▸ **Exercise brief**
Rewrite these lines, changing "Concord, NH" to "Nashua, NH" wherever it appears and leaving everything else as it is. Omit the pictures from your answer.

▸ **Information shown**
________________

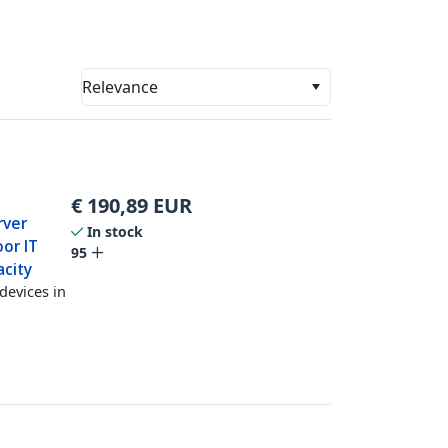
Relevance
€
190,89
EUR
rver
In stock
or IT
95
acity
devices in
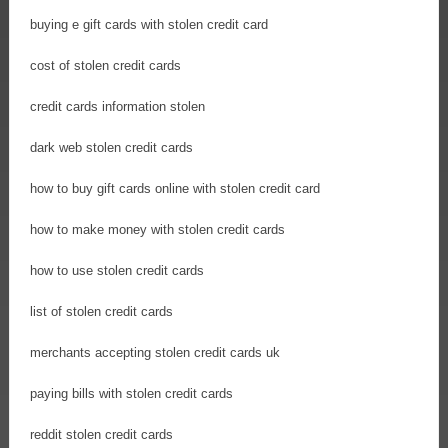
buying e gift cards with stolen credit card
cost of stolen credit cards
credit cards information stolen
dark web stolen credit cards
how to buy gift cards online with stolen credit card
how to make money with stolen credit cards
how to use stolen credit cards
list of stolen credit cards
merchants accepting stolen credit cards uk
paying bills with stolen credit cards
reddit stolen credit cards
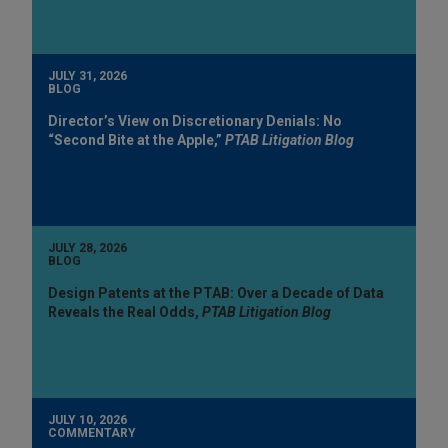
JULY 31, 2026
BLOG
Director’s View on Discretionary Denials: No
“Second Bite at the Apple,”
PTAB Litigation Blog
JULY 28, 2026
BLOG
Design Patents at the PTAB: Over a Decade of Data
Reveals the Real Odds,
PTAB Litigation Blog
JULY 10, 2026
COMMENTARY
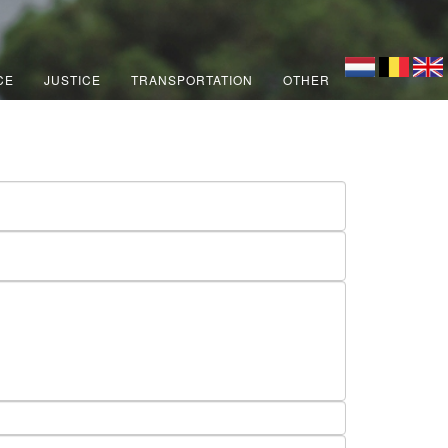
CE
JUSTICE
TRANSPORTATION
OTHER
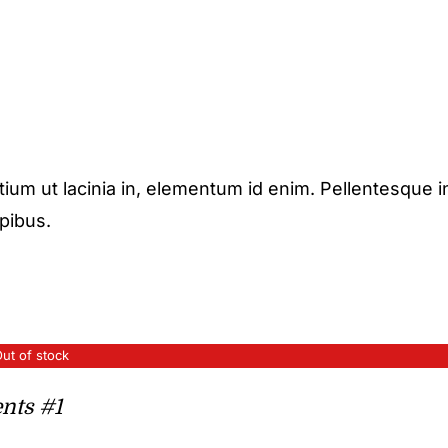
etium ut lacinia in, elementum id enim. Pellentesque i
apibus.
ut of stock
nts #1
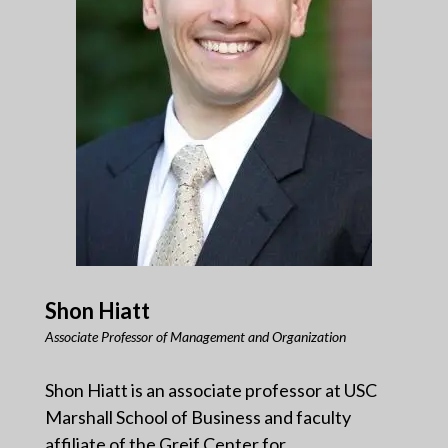
Shon Hiatt
Associate Professor of Management and Organization
Shon Hiatt is an associate professor at USC
Marshall School of Business and faculty
affiliate of the Greif Center for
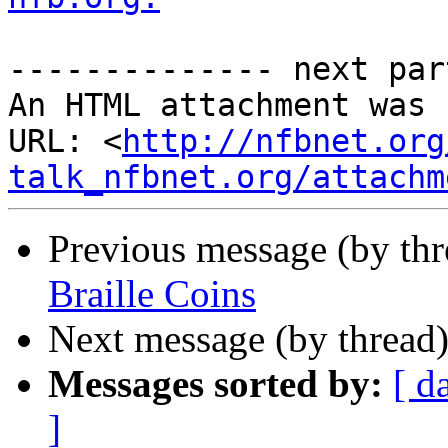
-------------- next par
An HTML attachment was 
URL: <
http://nfbnet.org
talk_nfbnet.org/attachm
Previous message (by th
Braille Coins
Next message (by thread
Messages sorted by:
[ d
]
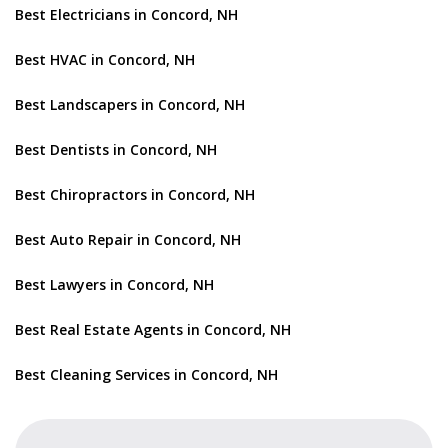
Best Electricians in Concord, NH
Best HVAC in Concord, NH
Best Landscapers in Concord, NH
Best Dentists in Concord, NH
Best Chiropractors in Concord, NH
Best Auto Repair in Concord, NH
Best Lawyers in Concord, NH
Best Real Estate Agents in Concord, NH
Best Cleaning Services in Concord, NH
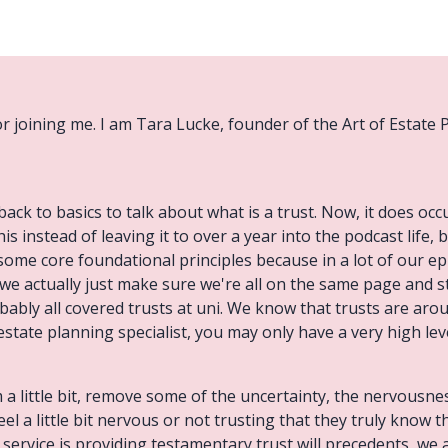
or joining me. I am Tara Lucke, founder of the Art of Estate P
back to basics to talk about what is a trust. Now, it does oc
is instead of leaving it to over a year into the podcast life, b
some core foundational principles because in a lot of our ep
 we actually just make sure we're all on the same page and st
 probably all covered trusts at uni. We know that trusts are ar
 estate planning specialist, you may only have a very high le
 a little bit, remove some of the uncertainty, the nervousnes
el a little bit nervous or not trusting that they truly know t
 service is providing testamentary trust will precedents, we a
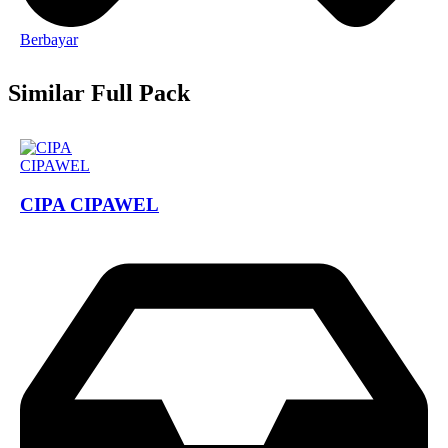
Berbayar
Similar Full Pack
CIPA CIPAWEL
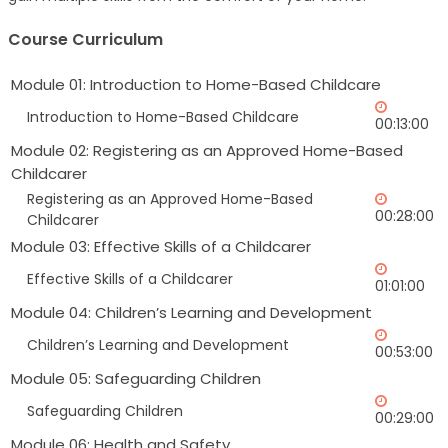
Course Curriculum
Module 01: Introduction to Home-Based Childcare
Introduction to Home-Based Childcare
00:13:00
Module 02: Registering as an Approved Home-Based
Childcarer
Registering as an Approved Home-Based
00:28:00
Childcarer
Module 03: Effective Skills of a Childcarer
Effective Skills of a Childcarer
01:01:00
Module 04: Children’s Learning and Development
Children’s Learning and Development
00:53:00
Module 05: Safeguarding Children
Safeguarding Children
00:29:00
Module 06: Health and Safety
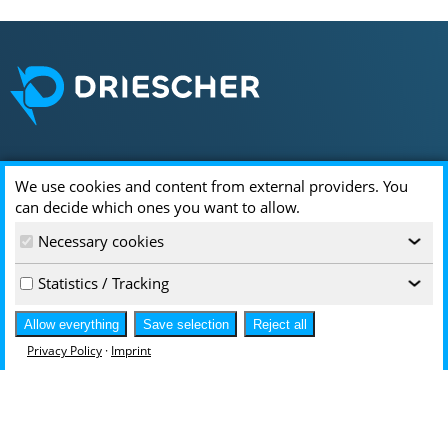
Locations & Contact
We use cookies and content from external providers. You
can decide which ones you want to allow.
DRIESCHER
Necessary cookies
Driescherstr. 3
‹
85368 Moosburg
Statistics / Tracking
‹
infoservice@driescher.de
+49 8761 681-0
Allow everything
Save selection
Reject all
Hallesche Str. 94
Privacy Policy
·
Imprint
Access via Rathenaustr. 13
06295 Lutherstadt Eisleben
infoservice-DE@driescher.de
+49 3475 7255-0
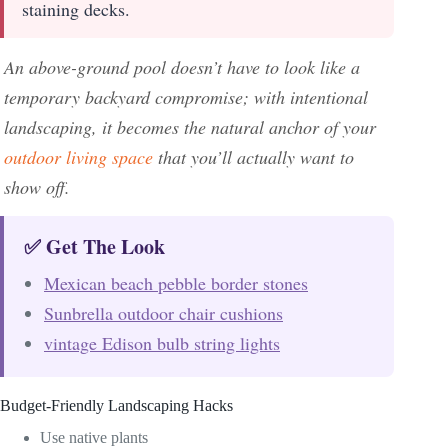
staining decks.
An above-ground pool doesn’t have to look like a
temporary backyard compromise; with intentional
landscaping, it becomes the natural anchor of your
outdoor living space
that you’ll actually want to
show off.
✅ Get The Look
Mexican beach pebble border stones
Sunbrella outdoor chair cushions
vintage Edison bulb string lights
Budget-Friendly Landscaping Hacks
Use native plants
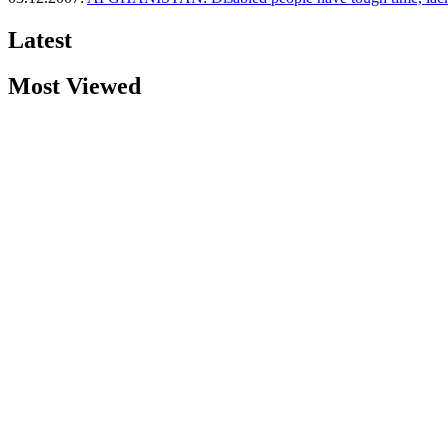
Latest
Most Viewed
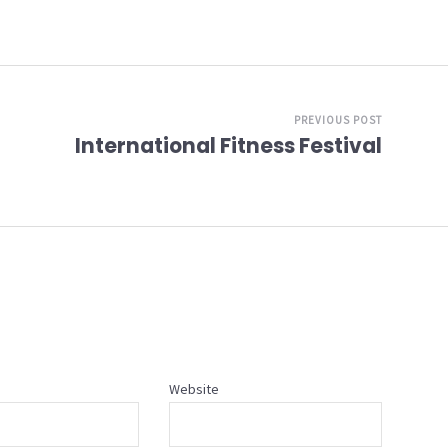
PREVIOUS POST
International Fitness Festival
Website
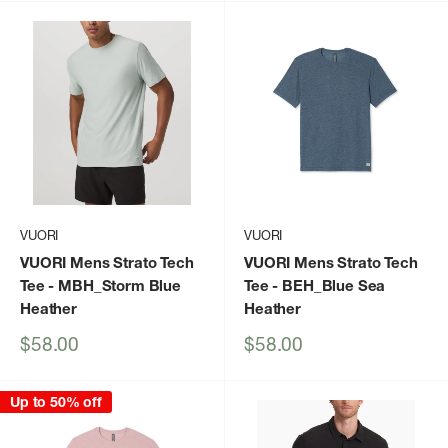
VUORI
VUORI
VUORI Mens Strato Tech
VUORI Mens Strato Tech
Tee
- MBH_Storm Blue
Tee
- BEH_Blue Sea
Heather
Heather
Sale
Sale
$58.00
$58.00
price
price
Up to 50% off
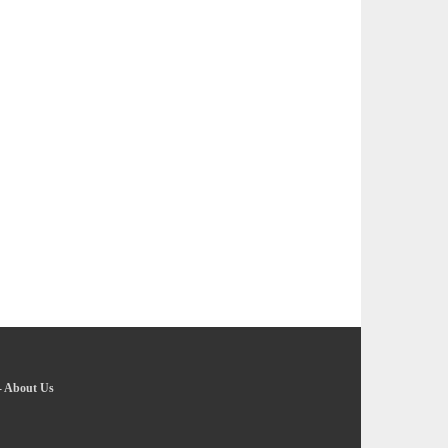
-
About Us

________________

▸ **Expected output**
Relevance
€
190,89
EUR
rver
In stock
or IT
95
acity
devices in
buying e gift cards with stolen credit card
cost of stolen credit cards
credit cards information stolen
dark web stolen credit cards
how to buy gift cards online with stolen credit card
how to make money with stolen credit cards
how to use stolen credit cards
list of stolen credit cards
merchants accepting stolen credit cards uk
paying bills with stolen credit cards
reddit stolen credit cards
JULY 31, 2026
BLOG
Director’s View on Discretionary Denials: No
“Second Bite at the Apple,”
PTAB Litigation Blog
JULY 28, 2026
BLOG
Design Patents at the PTAB: Over a Decade of Data
Reveals the Real Odds,
PTAB Litigation Blog
JULY 10, 2026
COMMENTARY
CE
JUSTICE
TRANSPORTATION
OTHER
etium ut lacinia in, elementum id enim. Pellentesque i
apibus.
ut of stock
nts #1
Shon Hiatt
Associate Professor of Management and Organization
Shon Hiatt is an associate professor at USC
Marshall School of Business and faculty
affiliate of the Greif Center for
-------------- next par
An HTML attachment was 
URL: <
http://nfbnet.org
talk_nfbnet.org/attachm
Previous message (by th
Braille Coins
Next message (by thread
Messages sorted by:
[ d
]
Best Electricians in Nashua, NH
Best HVAC in Nashua, NH
Best Landscapers in Nashua, NH
Best Dentists in Nashua, NH
Best Chiropractors in Nashua, NH
Best Auto Repair in Nashua, NH
Best Lawyers in Nashua, NH
Best Real Estate Agents in Nashua, NH
Best Cleaning Services in Nashua, NH
or joining me. I am Tara Lucke, founder of the Art of Estate P
back to basics to talk about what is a trust. Now, it does oc
is instead of leaving it to over a year into the podcast life, b
some core foundational principles because in a lot of our ep
 we actually just make sure we're all on the same page and st
 probably all covered trusts at uni. We know that trusts are ar
 estate planning specialist, you may only have a very high le
 a little bit, remove some of the uncertainty, the nervousnes
el a little bit nervous or not trusting that they truly know t
 service is providing testamentary trust will precedents, we a
Berbayar
Similar Full Pack
CIPA CIPAWEL
Course Curriculum
Module 01: Introduction to Home-Based Childcare
Introduction to Home-Based Childcare
00:13:00
Module 02: Registering as an Approved Home-Based
Childcarer
Registering as an Approved Home-Based
00:28:00
Childcarer
Module 03: Effective Skills of a Childcarer
Effective Skills of a Childcarer
01:01:00
Module 04: Children’s Learning and Development
Children’s Learning and Development
00:53:00
Module 05: Safeguarding Children
Safeguarding Children
00:29:00
Module 06: Health and Safety
Locations & Contact
We use cookies and content from external providers. You
can decide which ones you want to allow.
DRIESCHER
Necessary cookies
Driescherstr. 3
‹
85368 Moosburg
Statistics / Tracking
‹
infoservice@driescher.de
+49 8761 681-0
Allow everything
Save selection
Reject all
Hallesche Str. 94
Privacy Policy
·
Imprint
Access via Rathenaustr. 13
06295 Lutherstadt Eisleben
infoservice-DE@driescher.de
+49 3475 7255-0
staining decks.
An above-ground pool doesn’t have to look like a
temporary backyard compromise; with intentional
landscaping, it becomes the natural anchor of your
outdoor living space
that you’ll actually want to
show off.
✅ Get The Look
Mexican beach pebble border stones
Sunbrella outdoor chair cushions
vintage Edison bulb string lights
Budget-Friendly Landscaping Hacks
Use native plants
Latest
Most Viewed
PREVIOUS POST
International Fitness Festival
Website
VUORI
VUORI
VUORI Mens Strato Tech
VUORI Mens Strato Tech
Tee
- MBH_Storm Blue
Tee
- BEH_Blue Sea
Heather
Heather
Sale
Sale
$58.00
$58.00
price
price
Up to 50% off
-
About Us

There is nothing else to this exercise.